While India is willing to spend as much as $11 billion (approx. Rs 70,000 crore) to develop Iran’s Farzad B gas field and build the infrastructure to export the fuel, Tehran took the war of words a step further by saying that it is under no obligation to award the contract the India, says a Times of India report.
Iran also highlighted India’s threat to import less crude oil from it, with its Parliament Energy Commission chief saying that Iran could find other customers for its oil.
India is willing to make the investment as long as the Persian Gulf nation guarantees a “reasonable return” on the project. ONGC Videsh Ltd. has offered to invest as much as $6 billion on the Farzad-B field and spend the remaining amount to build a liquefied natural gas export facility.
However, in May this year, Iran signed a basic agreement with Russia’s Gazprom for development of the gas field which was discovered by a consortium of Indian state-run companies. This was seen as a retaliation against what Iran saw as a threat from India to cut purchase of Iranian oil if the commercial contract for Farzad B didn't happen.
On the other hand, the consortium, which includes Indian Oil Corp. and Oil India Ltd., has been trying to secure development rights to the Farzad-B gas field since at least 2009.
India officially said last month that it wants Tehran to reciprocate the faith shown by New Delhi in it as reflected in India’s decision to buy substantial crude from Iran even when it faced international sanctions.
Last week, Iranian lawmaker and spokesperson of Iran’s Majlis Energy Commission Asadollah Gharekhani said that while India has been allowed to conduct technical surveys on Farzad B, giving India development rights was never a part of any agreement.

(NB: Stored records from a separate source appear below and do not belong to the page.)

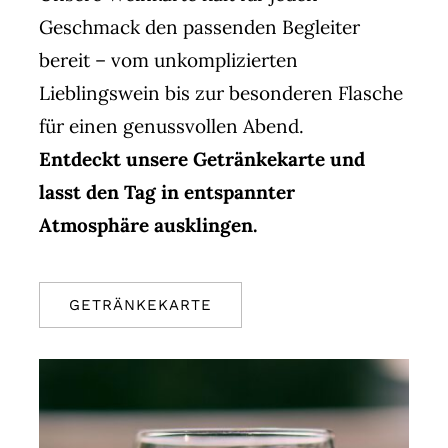
Geschmack den passenden Begleiter
bereit – vom unkomplizierten
Lieblingswein bis zur besonderen Flasche
für einen genussvollen Abend.
Entdeckt unsere Getränkekarte und
lasst den Tag in entspannter
Atmosphäre ausklingen.
GETRÄNKEKARTE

“In the past, it was decided that Iran and India jointly carry out (feasibility) studies on the Farzad B oil field. The studies have been conducted and have finished. However, no decision was made that would suggest the project to develop the field should necessarily be contracted out to India,” Gharekhani tols Iranian government’s ICANA news agency.
“Under equal circumstances, this company (Indian consortium) could take priority. However, if there is a difference between the Indian company and other firms in terms of technology, technical knowhow and investment, Iran will, based on the independence and freedom that is has, choose the company which would best serve the country's national interests,” he added.
On India's decision to buy less crude from Iran, the official said Iran had actually suffered losses by allowing New Delhi to pay for the purchase in Indian rupees.
Since lifting of the sanctions last year, Iran has been playing hardball over award of rights to develop Farzad-B gas field in the Persian Gulf to OVL, the overseas arm of state-owned Oil and Natural Gas Corp (ONGC).
As the row over the rights escalated, India asked its state-owned oil companies to cut imports from Iran by nearly 25 per cent.
Iran hit back by reducing the 90-day credit period given to Indian Oil Corp (IOC) and Mangalore Refinery and Petrochemicals Ltd (MRPL) to 60 days.
National Iranian Oil Co (NIOC) also cut the discount it offers to Indian buyers on freight from 80 per cent to about 60 per cent.
India and Iran have failed to finalise a commercial contract for Farzad despite the optimism expressed by PM Narendra Modi and President Hassan Rouhani for the same when they met in Tehran last year.